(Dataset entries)
══════

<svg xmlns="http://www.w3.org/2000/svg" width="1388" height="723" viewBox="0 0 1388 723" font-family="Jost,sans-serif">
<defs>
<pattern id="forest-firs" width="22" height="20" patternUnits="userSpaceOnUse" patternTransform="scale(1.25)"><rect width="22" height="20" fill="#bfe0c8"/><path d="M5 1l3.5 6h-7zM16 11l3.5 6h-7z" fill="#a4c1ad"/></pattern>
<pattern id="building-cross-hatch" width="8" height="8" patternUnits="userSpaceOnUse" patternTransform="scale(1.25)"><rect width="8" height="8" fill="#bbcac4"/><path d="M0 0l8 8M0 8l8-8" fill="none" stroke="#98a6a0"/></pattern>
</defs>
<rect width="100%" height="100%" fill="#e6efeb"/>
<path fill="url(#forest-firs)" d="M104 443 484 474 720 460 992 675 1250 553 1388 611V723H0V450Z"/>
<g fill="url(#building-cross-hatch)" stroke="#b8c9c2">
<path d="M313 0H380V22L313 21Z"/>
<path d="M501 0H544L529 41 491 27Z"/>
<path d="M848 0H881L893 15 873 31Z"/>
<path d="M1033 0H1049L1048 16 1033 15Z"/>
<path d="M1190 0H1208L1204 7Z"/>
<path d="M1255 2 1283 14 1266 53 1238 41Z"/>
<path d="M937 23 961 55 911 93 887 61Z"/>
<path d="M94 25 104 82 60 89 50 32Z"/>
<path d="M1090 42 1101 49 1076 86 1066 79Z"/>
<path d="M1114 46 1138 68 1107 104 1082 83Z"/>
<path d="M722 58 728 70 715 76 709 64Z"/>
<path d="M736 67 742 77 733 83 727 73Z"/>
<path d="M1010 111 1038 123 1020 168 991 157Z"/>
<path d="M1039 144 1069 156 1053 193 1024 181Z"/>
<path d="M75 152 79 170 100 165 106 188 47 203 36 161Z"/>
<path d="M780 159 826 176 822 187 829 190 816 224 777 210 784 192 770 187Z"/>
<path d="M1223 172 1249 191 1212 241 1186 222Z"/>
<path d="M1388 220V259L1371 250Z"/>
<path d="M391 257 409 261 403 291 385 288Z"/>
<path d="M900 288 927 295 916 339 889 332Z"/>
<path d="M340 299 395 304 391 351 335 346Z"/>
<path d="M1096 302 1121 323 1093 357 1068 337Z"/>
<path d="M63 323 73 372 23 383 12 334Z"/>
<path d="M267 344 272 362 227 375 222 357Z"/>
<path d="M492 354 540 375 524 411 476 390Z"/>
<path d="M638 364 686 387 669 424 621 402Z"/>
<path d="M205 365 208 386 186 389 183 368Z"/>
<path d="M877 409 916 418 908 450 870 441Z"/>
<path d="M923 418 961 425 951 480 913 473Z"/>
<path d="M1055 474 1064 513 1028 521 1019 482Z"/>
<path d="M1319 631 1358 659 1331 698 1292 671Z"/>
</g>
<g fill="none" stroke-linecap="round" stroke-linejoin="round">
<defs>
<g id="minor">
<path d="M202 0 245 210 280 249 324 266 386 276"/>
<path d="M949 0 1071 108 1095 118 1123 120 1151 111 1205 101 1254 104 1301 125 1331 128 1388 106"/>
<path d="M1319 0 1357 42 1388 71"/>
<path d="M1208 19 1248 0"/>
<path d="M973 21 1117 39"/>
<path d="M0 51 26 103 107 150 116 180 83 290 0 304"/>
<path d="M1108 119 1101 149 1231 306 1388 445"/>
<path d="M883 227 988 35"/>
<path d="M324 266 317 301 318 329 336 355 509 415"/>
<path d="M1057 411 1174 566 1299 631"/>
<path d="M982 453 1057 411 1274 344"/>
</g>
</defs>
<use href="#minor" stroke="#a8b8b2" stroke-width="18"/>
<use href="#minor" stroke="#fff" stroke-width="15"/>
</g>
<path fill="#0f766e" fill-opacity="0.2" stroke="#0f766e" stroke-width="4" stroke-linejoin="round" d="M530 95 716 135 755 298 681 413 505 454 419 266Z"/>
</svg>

══════

EXERCISE: Every entry is to be returned exactly, with nothing dropped.

WRITTEN RESPONSE:
<svg xmlns="http://www.w3.org/2000/svg" width="1388" height="723" viewBox="0 0 1388 723" font-family="Jost,sans-serif">
<defs>
<pattern id="forest-firs" width="22" height="20" patternUnits="userSpaceOnUse" patternTransform="scale(1.25)"><rect width="22" height="20" fill="#bfe0c8"/><path d="M5 1l3.5 6h-7zM16 11l3.5 6h-7z" fill="#a4c1ad"/></pattern>
<pattern id="building-cross-hatch" width="8" height="8" patternUnits="userSpaceOnUse" patternTransform="scale(1.25)"><rect width="8" height="8" fill="#bbcac4"/><path d="M0 0l8 8M0 8l8-8" fill="none" stroke="#98a6a0"/></pattern>
</defs>
<rect width="100%" height="100%" fill="#e6efeb"/>
<path fill="url(#forest-firs)" d="M104 443 484 474 720 460 992 675 1250 553 1388 611V723H0V450Z"/>
<g fill="url(#building-cross-hatch)" stroke="#b8c9c2">
<path d="M313 0H380V22L313 21Z"/>
<path d="M501 0H544L529 41 491 27Z"/>
<path d="M848 0H881L893 15 873 31Z"/>
<path d="M1033 0H1049L1048 16 1033 15Z"/>
<path d="M1190 0H1208L1204 7Z"/>
<path d="M1255 2 1283 14 1266 53 1238 41Z"/>
<path d="M937 23 961 55 911 93 887 61Z"/>
<path d="M94 25 104 82 60 89 50 32Z"/>
<path d="M1090 42 1101 49 1076 86 1066 79Z"/>
<path d="M1114 46 1138 68 1107 104 1082 83Z"/>
<path d="M722 58 728 70 715 76 709 64Z"/>
<path d="M736 67 742 77 733 83 727 73Z"/>
<path d="M1010 111 1038 123 1020 168 991 157Z"/>
<path d="M1039 144 1069 156 1053 193 1024 181Z"/>
<path d="M75 152 79 170 100 165 106 188 47 203 36 161Z"/>
<path d="M780 159 826 176 822 187 829 190 816 224 777 210 784 192 770 187Z"/>
<path d="M1223 172 1249 191 1212 241 1186 222Z"/>
<path d="M1388 220V259L1371 250Z"/>
<path d="M391 257 409 261 403 291 385 288Z"/>
<path d="M900 288 927 295 916 339 889 332Z"/>
<path d="M340 299 395 304 391 351 335 346Z"/>
<path d="M1096 302 1121 323 1093 357 1068 337Z"/>
<path d="M63 323 73 372 23 383 12 334Z"/>
<path d="M267 344 272 362 227 375 222 357Z"/>
<path d="M492 354 540 375 524 411 476 390Z"/>
<path d="M638 364 686 387 669 424 621 402Z"/>
<path d="M205 365 208 386 186 389 183 368Z"/>
<path d="M877 409 916 418 908 450 870 441Z"/>
<path d="M923 418 961 425 951 480 913 473Z"/>
<path d="M1055 474 1064 513 1028 521 1019 482Z"/>
<path d="M1319 631 1358 659 1331 698 1292 671Z"/>
</g>
<g fill="none" stroke-linecap="round" stroke-linejoin="round">
<defs>
<g id="minor">
<path d="M202 0 245 210 280 249 324 266 386 276"/>
<path d="M949 0 1071 108 1095 118 1123 120 1151 111 1205 101 1254 104 1301 125 1331 128 1388 106"/>
<path d="M1319 0 1357 42 1388 71"/>
<path d="M1208 19 1248 0"/>
<path d="M973 21 1117 39"/>
<path d="M0 51 26 103 107 150 116 180 83 290 0 304"/>
<path d="M1108 119 1101 149 1231 306 1388 445"/>
<path d="M883 227 988 35"/>
<path d="M324 266 317 301 318 329 336 355 509 415"/>
<path d="M1057 411 1174 566 1299 631"/>
<path d="M982 453 1057 411 1274 344"/>
</g>
</defs>
<use href="#minor" stroke="#a8b8b2" stroke-width="18"/>
<use href="#minor" stroke="#fff" stroke-width="15"/>
</g>
<path fill="#0f766e" fill-opacity="0.2" stroke="#0f766e" stroke-width="4" stroke-linejoin="round" d="M530 95 716 135 755 298 681 413 505 454 419 266Z"/>
</svg>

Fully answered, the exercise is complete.